Every Monday morning she comes tottering along and stops at the flower-box. She leans her cane against the side of it and puts a shaking right hand into her bag, brings out a tight little fist, and reaches over to the base of a flower, opens her hand, then moves it around and pushes down. One week she does the flowers in front, the next in the back, stretching her tiny bent body as far as she can. She moves her cane along with her as she goes, and when she comes to the end, some thirty feet distant, she turns around, looks, smiles, raises her cane and lightly taps the ledge, as if conferring knighthood. Then she turns about and totters away.
Today, when she’d finished and began to walk around the corner, she stopped and suddenly turned back, as if she had remembered something. She had almost reached the flower-box when a dirty-faced man rounded the corner, sped up behind her, grabbed her bag, and ran off down the street. I opened the window, pulled out my revolver, aimed for his legs and fired.

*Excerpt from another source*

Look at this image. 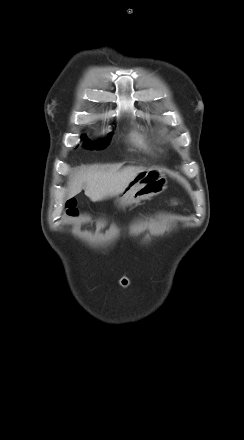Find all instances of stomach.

The little gray lady stood calmly as I handed over her bag. The skin of her face was a thousand harmonious wrinkles. Her light blue eyes twinkled. She was the perfect picture of a happy old pansy, if there was such a thing. She said, in a sweet soft voice, “You do a good job.” I replied, “So do you, ma’am, so do you.” Whereupon she lifted her cane and lightly tapped me on the shoulder. Then she turned and tottered away into the dawn.
I am the night watchman at the bank. I watch, and I see, and I act.